## Okuma Metni
::::

Vehbi Hacıkadiroğlu bir
eserinde “özgürlüğün, insan için yaşamını sürdürmenin hemen ardından gelen
ikinci amaç olarak görülmesi, gerçekten yadırganmamalıdır” der ve ardından şu
sonuca varır: “İnsan toplumsal yaşamdan bir çıkar sağlayamayacaksa niçin
toplumsal yaşama uysun? ... Özgürlük arayan insan, çıkarının ardından giden
insandır.” Farklı insanlar ve toplumların çıkar anlayışları arasındaki çeşitlilik
veya çatışma, özgürlük üzerine yapılan kadim tartışmaların bitmemiş ve
bitmeyecek tartışmalar arasında yer almasının en önemli nedenlerinden biri
olabilir.
Özgürlük aynı anda hem
ontoloji, teoloji hem de siyaset felsefesiyle ilgilidir. Bu kavramın işaret
ettiği durum ilk bakışta apaçıktır. İnsanın engellenmeden veya
sınırlandırılmadan istediğini seçebilmesi, yapabilmesi veya hareket edebilmesi
özgürlüğü anlatır. Ancak işin içine determinizm, yazgı, arzu, irade ve seçim
gibi unsurlar girince insanın özgürlüğüne dair tartışma daha karmaşık bir
kerteye doğru dönüşüme uğrar.

::::

## Kaynak Malzeme
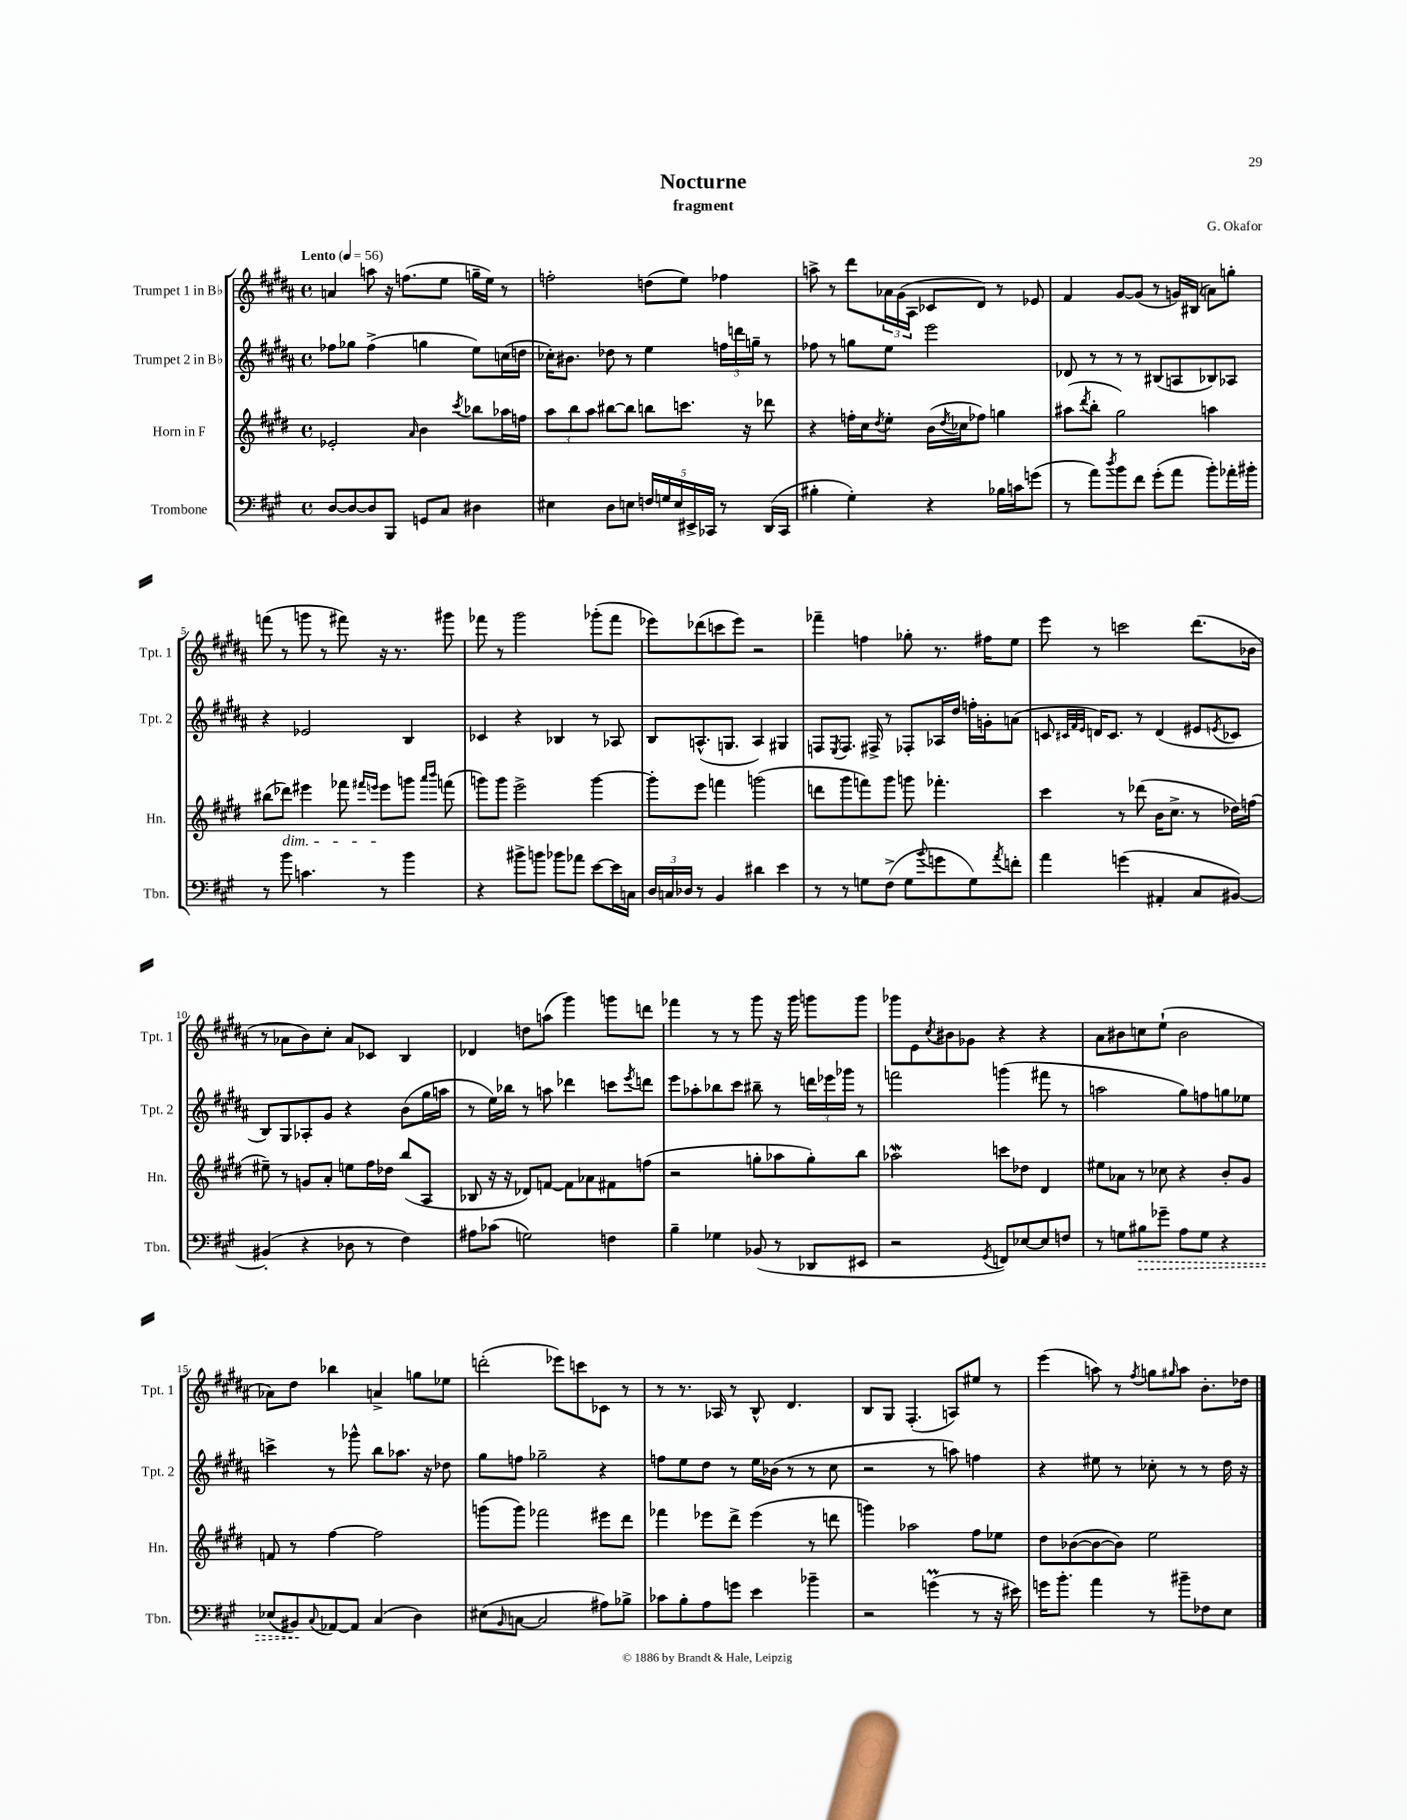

**kern	**kern	**kern	**kern
*staff4	*staff3	*staff2	*staff1
*clefF4	*clefG2	*clefG2	*clefG2
*k[f#c#g#]	*k[f#c#g#d#]	*k[f#c#g#d#a#]	*k[f#c#g#d#a#]
*M4/4	*M4/4	*M4/4	*M4/4
*met(c)	*met(c)	*met(c)	*met(c)
*MM56	*MM56	*MM56	*MM56
[8D	2e-'	8ff-	4a
8D_	.	8gg-	.
8D]	.	(4ff-^	8aa
8BBB	.	.	16r
.	.	.	(8.ff
.	16qqa	.	.
8GG	4b	4gg	.
8C#	.	.	8ee
.	8qccc#	.	.
4D#	8bb-	8ee)	16gg~
.	.	.	16ee)
.	16aa-	(16cc	8r
.	16ff	16dd	.
=	=	=	=
4E#	12aa	16cc-')	2ff'
.	.	8.b#	.
.	12bb	.	.
.	12aa	.	.
8D	[8bb#	8dd-	.
8E	8bb#]	8r	.
20F	8bb	4ee	(8dd
20G	.	.	.
20E	.	.	.
.	8.ccc	.	8ee)
20EE#^	.	.	.
20CC-	.	.	.
8r	.	24ff	4ff-
.	.	24ddd	.
.	16r	.	.
.	.	24gg~	.
(16DD	8ddd-	8r	.
16CC-	.	.	.
=	=	=	=
4B#'	4r	8ff-	8aa^
.	.	8r	8r
4G#')	16ff'	8gg	8ddd#
.	16cc#	.	.
.	8qdd#	.	.
.	8ee'	8ee	24a-
.	.	.	(24g#
.	.	.	24A#
4r	(16b	2eee	8c-
.	8qdd#	.	.
.	16cc-	.	.
.	8ff-)	.	8d#)
16B-	4gg	.	8r
16c	.	.	.
(8g	.	.	8e-
=	=	=	=
8r	(8aa#	8d-	4f#
.	8qddd#	.	.
8a)	8bb'	8r	.
8qdd	.	.	.
8b	2gg#)	8r	[8g#
8f#	.	8r	(8g#]
(8g#'	.	(8B#	8r
8a	.	8A	16g)
.	.	.	(16B#
8b')	4aa	8B-)	8a)
16a-'	.	8A-	8gg'
16b#'	.	.	.
=	=	=	=
8r	(8bb#	4r	(8fff
8b	8ddd-)	.	8r
4.c	4eee#	2e-	8ggg
.	.	.	8r
.	8fff-	.	8fff#)
.	16qqfff#	.	.
.	16qqeee	.	.
8r	8eee	.	16r
.	.	.	8.r
4b	8ggg	4B	.
.	16qqaaa	.	.
.	16qqbbb	.	.
.	(8fff	.	8ggg#
=	=	=	=
4r	8ggg)	4c-	8fff-
.	8ggg	.	8r
8b#^	2eee^	4r	2ggg#
8b	.	.	.
8b-	.	4B-	.
8a-	.	.	.
[8e	[4ggg	8r	(8ggg-'
16e]	.	8A-	8fff-
16C	.	.	.
=	=	=	=
24D	8ggg']	8B	8eee-)
24C	.	.	.
24D-	.	.	.
8r	8eee	(8.A^^	(8ddd-
4BB	4fff	.	8ccc
.	.	8.G	.
.	.	.	8eee-)
4d#	(2ggg	4A)	2r
4e	.	4G#	.
=	=	=	=
8r	8ddd	8F	4fff-~
.	.	8qE	.
8r	8ggg#	8.F	.
8G	8fff)	.	4ff
.	.	16F#^	.
(8F#^	8ggg#	8r	.
8G	8ggg	8F-'	8gg-'
8qqb	.	.	.
8g	4.fff-'	16A-	8.r
.	.	16dd#	.
8G)	.	16ff'	.
.	.	16g'	16ff#
8qa	.	.	.
8f'	.	(8a	8ee
=	=	=	=
4a	4ccc#	8c	8eee
.	.	32qqc#	.
.	.	32qqf#	.
.	.	32qqe	.
.	.	16d)	8r
.	.	8.c#	.
(4g	8r	.	2ccc
.	(8ddd-	8r	.
4AA#'	16b	(4d	.
.	8.cc#^	.	.
8C#	8r	8e#	(8.ddd#
.	.	8qe	.
[8BB#)	16dd-)	8c-	.
.	(16ff	.	16b-
=	=	=	=
(4BB#']	8ee#~)	8B)	8r
.	8r	8G#	8a-
4r	8g	8A-'	8b)
.	8a'	8g#	8cc#'
8D-	8ee	4r	8a-
8r	16ff#	.	8c-
.	16dd-	.	.
4F#)	(8bb	(8b	4B
.	8A	16gg#	.
.	.	16aa	.
=	=	=	=
8A#	8B-	8r	4d-
(8c-	16r	16ee)	.
.	16r	16bb-	.
2G)	8d-)	8r	8dd
.	[8f	8aa	(8aa
.	8f]	4ddd-	4ggg#)
.	8a-	.	.
4F	8f#	8ccc	8ggg
.	.	8qeee	.
.	(8ff	8ddd	8ddd
=	=	=	=
4B~	2r	8eee	4fff-
.	.	8aa-'	.
4G-	.	8bb-	8r
.	.	8ccc#	8r
(8BB-	8gg'	8bb#~	8ggg#
8r	8aa-	8r	16r
.	.	.	16ggg#
8DD-	8gg')	24ddd	8ggg
.	.	24eee-	.
.	.	24ggg-	.
8EE#	8bb	8r	8ggg
=	=	=	=
2r	2aa-	2fff	8ggg-
.	.	.	8e
.	.	.	8qcc#
.	.	.	8b#
.	.	.	8g-
8qGG#	.	.	.
8FF)	8ccc	(4ggg	4r
[8E-	8dd-	.	.
8E-]	4d#	8fff#	4r
8F	.	8r	.
=	=	=	=
8r	8ee#	2aa	8a#
8G	8a-	.	8b#
8B#	8r	.	8cc
8g-~	8cc-	.	(8ee`
8A	4r	8gg#)	2b#
8G	.	8ff	.
4r	8b'	8gg	.
.	8g#	8ee-	.
=	=	=	=
(8E-	8f	4ccc^	8a-)
8BB#)	8r	.	8dd#
8qqC#	.	.	.
[8AA-	[4ff#	8r	4bb-
8AA-]	.	8ggg-^^	.
(4C#	2ff#]	8bb	4a^
.	.	8.aa-	.
4D)	.	.	8gg
.	.	16r	.
.	.	8dd-	8ee-
=	=	=	=
(8E#	(8ggg	8gg#	(2ddd'
16qqBB	.	.	.
[8C	8ggg)	8ff	.
2C]	2fff-	2gg-~	.
.	.	.	8eee-)
.	.	.	8ccc
8A#)	8eee#	4r	8c-
8B-^	8ddd#	.	8r
=	=	=	=
8c-	4fff-	8ff	8r
8B'	.	8ee	8.r
8A	8eee-	8dd#	.
.	.	.	16A-
8g	8ddd#^	8r	8r
4e	(4eee-	16ee	8B^^
.	.	(16b-	.
.	.	8r	4.d#
4b-~	8r	8r	.
.	8ddd	8cc#	.
=	=	=	=
2r	4ggg)	2r	8B
.	.	.	8G#
.	2aa-	.	(4.F#'
(4g	.	8r	.
.	.	8aa)	8A)
8r	8ff#	4ff	8ee#
16r	8ee-	.	8r
16e#)	.	.	.
=	=	=	=
16g	8dd#	4r	(4eee
8.b'	.	.	.
.	([8b-	.	.
4a	8b-_	8ee#	8aa)
.	8b-])	8r	8r
.	.	.	8qff#
8r	2ee	8cc-'	8gg
.	.	.	16qqgg#
8b#~	.	8r	8aa
8F-	.	8r	8.b'
8E	.	16dd#	.
.	.	16r	16dd-
==	==	==	==
*-	*-	*-	*-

::::

## Çalışma Konuları
1. Özgürlük üzerine metne göre hangi unsurlar işin içine girince insanın özgürlüğüne dair tartışma daha karmaşık bir hâl alır?
2. Özgürlük üzerine metni son cümlesinden sonrasıyla sürdürün.

## Yazılı Cevaplar
1. Determinizm, yazgı, arzu, irade ve seçim.

2.
Tanrı ve yazgı varsa
gerçekten, insan özgür müdür? Seçimlerimiz aklımız tarafından mı belirlenir,
yoksa içgüdü ve arzu aklı bir gölge fenomene dönüştürecek kadar belirleyici
midir? Bu sorular ve benzerleri bize açıkça şunu gösterir ki, özgürlük bir
yandan kozmosla ve insanın o kozmos içindeki yeriyle, diğer yandan ise arzu,
düşünce, duygu, beden ve aklımızla ilgilidir. İnsanın arzularından kurtulması
gerçekten de mümkün müdür? Yoksa asıl özgürlük arzu ve bedenimizin
ihtiyaçlarını karşıladığımız zaman mı söz konusu olur? Epikuros ve Stoa
felsefelerinden kalan yığınla soru ve kuşku özgürlük üzerine soruşturmayı
derinleştirecek bir dizi unsuru içinde barındırır.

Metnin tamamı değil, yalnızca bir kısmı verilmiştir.